In the past fifty years, scholars have largely disparaged the concept of self-making. They saw it as a term for Madison Avenue, not the Ivory Tower; it had the ring of an advertisement, not scholarship. Yet the concept of self-making, its rewards and costs, is central to the American experience, for it functions as a barometer of the ideals of freedom and equality of opportunity. I also felt that scholars had not adequately accounted for the significance of self-making in the personalities, politics, and decisions of Douglass and Lincoln. Too often, these men are written about as though they were born brilliant, a cut above other mortals. Too often, Lincoln has been characterized as America’s Christ, the redeemer president. The result is a static, romantic, mythic figure rather than a man born dirt poor living, striving, grappling in a distant past.

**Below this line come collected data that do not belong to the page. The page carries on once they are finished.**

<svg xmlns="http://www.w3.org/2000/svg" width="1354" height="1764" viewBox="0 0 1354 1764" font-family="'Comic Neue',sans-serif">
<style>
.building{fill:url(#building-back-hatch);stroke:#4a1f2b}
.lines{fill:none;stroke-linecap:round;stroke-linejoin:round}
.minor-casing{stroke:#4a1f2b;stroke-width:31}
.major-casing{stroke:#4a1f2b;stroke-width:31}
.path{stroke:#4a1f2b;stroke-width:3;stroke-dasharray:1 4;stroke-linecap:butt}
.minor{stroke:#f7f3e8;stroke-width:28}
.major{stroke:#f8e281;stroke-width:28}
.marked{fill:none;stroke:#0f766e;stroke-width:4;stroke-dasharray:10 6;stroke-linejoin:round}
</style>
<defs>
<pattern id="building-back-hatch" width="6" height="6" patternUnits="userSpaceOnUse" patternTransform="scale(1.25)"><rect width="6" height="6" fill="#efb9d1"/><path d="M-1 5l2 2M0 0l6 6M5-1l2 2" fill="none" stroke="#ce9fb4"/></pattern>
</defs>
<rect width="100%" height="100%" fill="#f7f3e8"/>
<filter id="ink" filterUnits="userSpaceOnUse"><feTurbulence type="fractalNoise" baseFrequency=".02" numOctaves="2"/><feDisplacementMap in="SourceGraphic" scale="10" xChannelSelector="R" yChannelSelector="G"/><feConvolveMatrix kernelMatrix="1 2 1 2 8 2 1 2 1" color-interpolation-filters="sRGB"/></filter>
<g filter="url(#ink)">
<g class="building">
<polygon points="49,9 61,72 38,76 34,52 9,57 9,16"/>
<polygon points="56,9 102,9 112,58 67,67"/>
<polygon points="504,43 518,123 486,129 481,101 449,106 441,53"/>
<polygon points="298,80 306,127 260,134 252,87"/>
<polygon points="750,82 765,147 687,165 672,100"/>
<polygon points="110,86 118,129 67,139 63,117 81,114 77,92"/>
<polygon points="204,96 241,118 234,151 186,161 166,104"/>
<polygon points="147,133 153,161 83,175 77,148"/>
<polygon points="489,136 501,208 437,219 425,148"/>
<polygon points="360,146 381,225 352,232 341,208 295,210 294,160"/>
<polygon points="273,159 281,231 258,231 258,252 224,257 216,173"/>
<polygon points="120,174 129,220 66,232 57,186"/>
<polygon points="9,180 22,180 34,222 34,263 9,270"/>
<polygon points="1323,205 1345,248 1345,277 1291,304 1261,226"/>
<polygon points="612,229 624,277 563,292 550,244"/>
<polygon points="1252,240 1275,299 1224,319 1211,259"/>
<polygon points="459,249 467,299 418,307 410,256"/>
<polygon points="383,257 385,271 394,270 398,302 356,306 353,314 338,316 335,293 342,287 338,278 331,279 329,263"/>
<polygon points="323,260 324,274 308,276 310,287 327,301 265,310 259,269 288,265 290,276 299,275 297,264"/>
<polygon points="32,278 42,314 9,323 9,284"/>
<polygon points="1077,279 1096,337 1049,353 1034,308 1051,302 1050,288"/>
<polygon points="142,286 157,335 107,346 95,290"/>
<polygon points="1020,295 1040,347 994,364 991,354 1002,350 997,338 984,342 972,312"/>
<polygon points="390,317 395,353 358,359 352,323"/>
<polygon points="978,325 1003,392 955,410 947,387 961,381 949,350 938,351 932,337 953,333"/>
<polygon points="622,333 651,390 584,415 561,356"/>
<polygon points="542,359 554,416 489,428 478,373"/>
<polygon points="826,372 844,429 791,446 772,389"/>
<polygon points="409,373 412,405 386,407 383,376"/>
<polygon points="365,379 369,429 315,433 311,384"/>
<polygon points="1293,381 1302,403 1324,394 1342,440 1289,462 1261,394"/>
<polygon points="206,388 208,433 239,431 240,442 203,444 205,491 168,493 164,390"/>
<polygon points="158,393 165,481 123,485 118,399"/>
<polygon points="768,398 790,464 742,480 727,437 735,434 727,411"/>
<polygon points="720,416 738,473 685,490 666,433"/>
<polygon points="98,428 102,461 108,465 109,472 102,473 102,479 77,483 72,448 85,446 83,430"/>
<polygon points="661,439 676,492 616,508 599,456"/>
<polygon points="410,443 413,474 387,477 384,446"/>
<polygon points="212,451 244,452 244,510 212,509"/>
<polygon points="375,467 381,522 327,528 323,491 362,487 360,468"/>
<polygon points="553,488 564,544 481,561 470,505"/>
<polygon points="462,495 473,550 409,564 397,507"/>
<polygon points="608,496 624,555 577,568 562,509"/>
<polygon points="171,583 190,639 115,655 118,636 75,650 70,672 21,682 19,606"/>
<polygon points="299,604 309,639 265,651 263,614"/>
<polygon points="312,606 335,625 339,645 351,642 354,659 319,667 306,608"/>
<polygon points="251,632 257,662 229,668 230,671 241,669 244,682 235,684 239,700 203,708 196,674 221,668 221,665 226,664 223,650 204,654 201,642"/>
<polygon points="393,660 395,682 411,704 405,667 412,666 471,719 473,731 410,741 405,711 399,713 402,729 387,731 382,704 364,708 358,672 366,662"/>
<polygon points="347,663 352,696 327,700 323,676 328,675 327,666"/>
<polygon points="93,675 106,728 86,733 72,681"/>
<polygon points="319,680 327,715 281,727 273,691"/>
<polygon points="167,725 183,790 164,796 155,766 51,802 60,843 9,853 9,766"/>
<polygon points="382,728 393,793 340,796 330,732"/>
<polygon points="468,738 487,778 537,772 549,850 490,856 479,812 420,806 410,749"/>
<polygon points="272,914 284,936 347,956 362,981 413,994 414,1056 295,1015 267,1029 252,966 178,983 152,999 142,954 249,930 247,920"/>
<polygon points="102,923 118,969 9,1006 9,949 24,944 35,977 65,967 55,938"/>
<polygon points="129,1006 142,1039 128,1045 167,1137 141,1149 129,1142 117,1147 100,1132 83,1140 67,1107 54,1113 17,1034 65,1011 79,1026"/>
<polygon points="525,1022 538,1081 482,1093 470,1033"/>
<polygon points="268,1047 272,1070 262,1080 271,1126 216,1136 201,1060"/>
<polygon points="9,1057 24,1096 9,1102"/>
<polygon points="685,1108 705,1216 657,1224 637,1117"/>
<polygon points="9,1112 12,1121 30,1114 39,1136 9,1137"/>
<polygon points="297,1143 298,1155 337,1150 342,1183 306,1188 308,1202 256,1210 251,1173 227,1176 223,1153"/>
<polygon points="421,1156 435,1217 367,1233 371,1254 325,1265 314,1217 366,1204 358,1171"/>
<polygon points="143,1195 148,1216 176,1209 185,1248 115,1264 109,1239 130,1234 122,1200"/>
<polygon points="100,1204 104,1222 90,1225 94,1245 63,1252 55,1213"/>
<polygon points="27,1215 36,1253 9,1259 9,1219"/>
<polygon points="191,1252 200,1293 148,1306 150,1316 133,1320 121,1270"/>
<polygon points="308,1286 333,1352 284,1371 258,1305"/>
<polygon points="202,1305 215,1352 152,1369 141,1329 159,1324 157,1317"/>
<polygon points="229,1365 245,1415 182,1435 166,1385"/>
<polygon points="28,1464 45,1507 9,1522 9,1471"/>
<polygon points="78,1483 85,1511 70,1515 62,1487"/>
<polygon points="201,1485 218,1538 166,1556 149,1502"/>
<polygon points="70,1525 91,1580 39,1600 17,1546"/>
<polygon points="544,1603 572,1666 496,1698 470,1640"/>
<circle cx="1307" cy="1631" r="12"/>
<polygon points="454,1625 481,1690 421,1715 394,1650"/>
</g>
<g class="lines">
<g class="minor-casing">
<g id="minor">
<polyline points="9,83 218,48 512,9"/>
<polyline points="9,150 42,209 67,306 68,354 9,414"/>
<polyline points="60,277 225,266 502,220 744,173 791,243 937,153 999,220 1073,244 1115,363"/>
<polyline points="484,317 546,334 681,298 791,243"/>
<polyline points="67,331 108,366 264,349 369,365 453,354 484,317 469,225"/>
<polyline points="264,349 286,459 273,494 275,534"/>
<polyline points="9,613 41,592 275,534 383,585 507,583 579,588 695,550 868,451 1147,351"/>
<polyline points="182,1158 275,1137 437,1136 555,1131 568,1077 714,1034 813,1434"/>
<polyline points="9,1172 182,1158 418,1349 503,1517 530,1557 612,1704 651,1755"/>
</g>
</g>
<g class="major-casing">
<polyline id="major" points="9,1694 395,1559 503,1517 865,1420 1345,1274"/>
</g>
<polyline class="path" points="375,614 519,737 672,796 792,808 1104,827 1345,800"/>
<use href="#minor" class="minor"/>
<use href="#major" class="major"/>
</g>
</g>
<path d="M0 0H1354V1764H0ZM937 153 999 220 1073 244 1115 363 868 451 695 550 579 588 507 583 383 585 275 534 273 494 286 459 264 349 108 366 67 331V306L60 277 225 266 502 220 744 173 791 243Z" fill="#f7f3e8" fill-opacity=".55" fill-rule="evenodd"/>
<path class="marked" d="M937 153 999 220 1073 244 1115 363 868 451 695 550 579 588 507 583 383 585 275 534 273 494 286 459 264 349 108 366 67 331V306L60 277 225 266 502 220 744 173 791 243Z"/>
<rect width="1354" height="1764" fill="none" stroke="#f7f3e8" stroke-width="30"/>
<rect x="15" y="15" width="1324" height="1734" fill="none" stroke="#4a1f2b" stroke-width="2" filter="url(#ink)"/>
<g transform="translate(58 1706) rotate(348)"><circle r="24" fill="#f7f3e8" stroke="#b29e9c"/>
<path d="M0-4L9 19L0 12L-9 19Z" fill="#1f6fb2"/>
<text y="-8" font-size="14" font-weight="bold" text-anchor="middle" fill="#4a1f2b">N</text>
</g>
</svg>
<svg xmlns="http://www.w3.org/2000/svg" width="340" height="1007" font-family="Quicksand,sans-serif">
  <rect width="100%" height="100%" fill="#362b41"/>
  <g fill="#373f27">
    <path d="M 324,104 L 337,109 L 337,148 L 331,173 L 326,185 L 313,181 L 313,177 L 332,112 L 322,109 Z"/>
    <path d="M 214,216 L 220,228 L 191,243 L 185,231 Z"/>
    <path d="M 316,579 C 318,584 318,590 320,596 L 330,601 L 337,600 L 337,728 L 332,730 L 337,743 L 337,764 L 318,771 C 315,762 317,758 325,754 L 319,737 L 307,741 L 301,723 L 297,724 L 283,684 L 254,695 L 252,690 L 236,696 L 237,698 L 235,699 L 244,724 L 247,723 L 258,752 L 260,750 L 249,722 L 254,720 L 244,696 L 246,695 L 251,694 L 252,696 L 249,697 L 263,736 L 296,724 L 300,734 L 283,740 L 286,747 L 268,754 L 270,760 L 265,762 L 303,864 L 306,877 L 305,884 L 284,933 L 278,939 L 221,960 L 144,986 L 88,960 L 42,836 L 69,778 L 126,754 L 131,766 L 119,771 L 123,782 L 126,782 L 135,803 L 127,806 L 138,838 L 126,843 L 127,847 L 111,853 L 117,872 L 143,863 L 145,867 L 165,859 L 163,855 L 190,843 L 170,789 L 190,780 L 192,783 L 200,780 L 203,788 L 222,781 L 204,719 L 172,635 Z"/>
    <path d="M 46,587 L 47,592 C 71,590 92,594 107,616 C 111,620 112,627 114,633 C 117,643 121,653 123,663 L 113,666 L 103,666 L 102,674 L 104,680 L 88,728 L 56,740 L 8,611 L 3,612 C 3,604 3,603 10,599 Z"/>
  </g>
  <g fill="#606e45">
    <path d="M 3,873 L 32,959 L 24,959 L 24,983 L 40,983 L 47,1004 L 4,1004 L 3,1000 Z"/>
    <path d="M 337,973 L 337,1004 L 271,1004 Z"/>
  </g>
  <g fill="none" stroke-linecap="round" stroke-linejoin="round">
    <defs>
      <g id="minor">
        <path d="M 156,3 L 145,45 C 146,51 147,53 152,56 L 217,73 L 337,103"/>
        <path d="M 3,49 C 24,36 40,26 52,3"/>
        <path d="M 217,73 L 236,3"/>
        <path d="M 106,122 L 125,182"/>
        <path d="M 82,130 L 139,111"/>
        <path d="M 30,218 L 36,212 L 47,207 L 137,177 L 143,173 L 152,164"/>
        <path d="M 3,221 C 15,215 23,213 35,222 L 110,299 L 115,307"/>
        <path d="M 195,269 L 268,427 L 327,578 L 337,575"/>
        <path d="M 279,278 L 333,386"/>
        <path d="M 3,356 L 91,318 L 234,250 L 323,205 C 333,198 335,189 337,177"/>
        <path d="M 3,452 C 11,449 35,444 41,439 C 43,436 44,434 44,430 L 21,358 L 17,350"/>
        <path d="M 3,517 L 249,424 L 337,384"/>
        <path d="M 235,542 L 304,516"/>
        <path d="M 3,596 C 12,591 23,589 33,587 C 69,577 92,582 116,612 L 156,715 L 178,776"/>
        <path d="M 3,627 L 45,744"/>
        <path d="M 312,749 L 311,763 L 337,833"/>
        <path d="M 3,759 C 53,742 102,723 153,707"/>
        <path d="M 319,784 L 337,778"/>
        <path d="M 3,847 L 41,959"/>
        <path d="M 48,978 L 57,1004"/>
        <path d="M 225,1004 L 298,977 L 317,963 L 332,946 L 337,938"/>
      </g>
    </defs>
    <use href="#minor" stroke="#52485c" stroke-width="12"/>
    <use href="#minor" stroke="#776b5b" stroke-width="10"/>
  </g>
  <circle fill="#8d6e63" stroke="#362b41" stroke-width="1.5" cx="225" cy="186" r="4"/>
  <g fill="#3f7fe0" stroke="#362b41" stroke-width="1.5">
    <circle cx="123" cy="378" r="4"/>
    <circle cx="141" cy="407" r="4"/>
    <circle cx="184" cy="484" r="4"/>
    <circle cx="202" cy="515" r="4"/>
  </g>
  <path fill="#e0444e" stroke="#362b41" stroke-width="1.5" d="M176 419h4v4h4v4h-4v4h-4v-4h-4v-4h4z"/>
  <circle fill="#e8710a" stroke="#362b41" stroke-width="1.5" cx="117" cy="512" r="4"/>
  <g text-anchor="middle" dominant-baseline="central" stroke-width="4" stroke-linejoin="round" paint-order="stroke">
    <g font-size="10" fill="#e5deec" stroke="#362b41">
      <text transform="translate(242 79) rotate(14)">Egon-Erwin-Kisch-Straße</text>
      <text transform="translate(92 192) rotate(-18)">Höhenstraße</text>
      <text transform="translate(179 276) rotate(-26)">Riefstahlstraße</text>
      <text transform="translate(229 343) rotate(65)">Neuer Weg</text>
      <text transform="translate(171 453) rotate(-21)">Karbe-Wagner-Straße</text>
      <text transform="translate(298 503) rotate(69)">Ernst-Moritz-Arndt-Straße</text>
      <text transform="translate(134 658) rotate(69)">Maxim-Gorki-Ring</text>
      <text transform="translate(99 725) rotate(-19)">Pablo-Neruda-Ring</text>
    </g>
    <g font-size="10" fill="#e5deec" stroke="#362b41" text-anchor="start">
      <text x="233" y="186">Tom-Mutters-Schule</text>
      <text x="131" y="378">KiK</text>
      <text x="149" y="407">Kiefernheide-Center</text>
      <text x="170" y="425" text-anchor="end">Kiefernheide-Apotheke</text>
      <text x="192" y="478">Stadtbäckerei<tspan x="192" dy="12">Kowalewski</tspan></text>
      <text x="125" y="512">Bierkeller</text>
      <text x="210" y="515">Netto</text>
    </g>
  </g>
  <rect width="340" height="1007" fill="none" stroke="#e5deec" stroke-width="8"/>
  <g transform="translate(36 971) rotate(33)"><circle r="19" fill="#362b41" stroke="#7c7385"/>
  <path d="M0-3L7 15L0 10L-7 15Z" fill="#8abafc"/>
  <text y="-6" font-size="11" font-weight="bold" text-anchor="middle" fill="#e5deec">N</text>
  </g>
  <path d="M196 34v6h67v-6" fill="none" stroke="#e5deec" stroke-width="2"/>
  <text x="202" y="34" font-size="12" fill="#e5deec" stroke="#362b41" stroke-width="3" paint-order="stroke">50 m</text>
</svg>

Giants began in 2005 as an essay on Douglass and Lincoln in the July 4th issue of Time Magazine. Initially, I planned to include the essay as part of a book on interracial friendship, but their story, I realized, was bigger than an essay or chapter. Giants was written at a propitious time. Not only is Lincoln’s bicentennial in 2009, which kept me on or near deadline; but Barack Obama’s The Audacity of Hope had become a bestseller and then of course Obama decided to run for president. Obama’s journey, like Douglass’s and Lincoln’s, has been nothing short of breathtaking. Perhaps it is not coincidental that he knows Douglass and Lincoln better than many scholars, has steeped himself in their writings, and has been inspired by them. While many journalists have noted the influence of Lincoln on Obama, none has shown how Douglass shaped his understanding of himself and his country.
Writing the book has thus given me a much better understanding of our own time. We carry the past within us and are unconsciously shaped by it, to paraphrase James Baldwin. In certain respects, the Civil War is not over; we are still fighting about the meanings of America on cultural and political fronts. Indeed, while steeped in the writings of Lincoln and Douglass, and sometimes dreaming of them, I found myself quoting Faulkner’s famous maxim, “The past is not dead. It’s not even past.” ―John Stauffer
CWL---John Stauffer's Meteor of War on John Brown and his Black Hearts Of Abolitionists on Brown's and other abolitionists' identification with slaves are both remarkable books in their freshness of perspective that rings true; the works set the militant and pacifist abolitionists within the climate of their times.
Stauffer's books as well as David Reynolds' John Brown, Abolitionist depict John Brown, as someone who has has rationally placed his being into the hands of a perfectly loving, perfectly just God who hates the type of slavery that fractures families and human dignity. Brown, who is often seen as a madman or an incompetent, is revealed as more fully human and humane than most social critics of the era. Yet, his violence had an unforntuate place in the 19th century world, similar to the caning of Charles Sumner of Massachusetts by Preston Brooks of South Carolina on the floor of the U.S. Senate and the sacking of Lawrence, Kansas by border ruffians.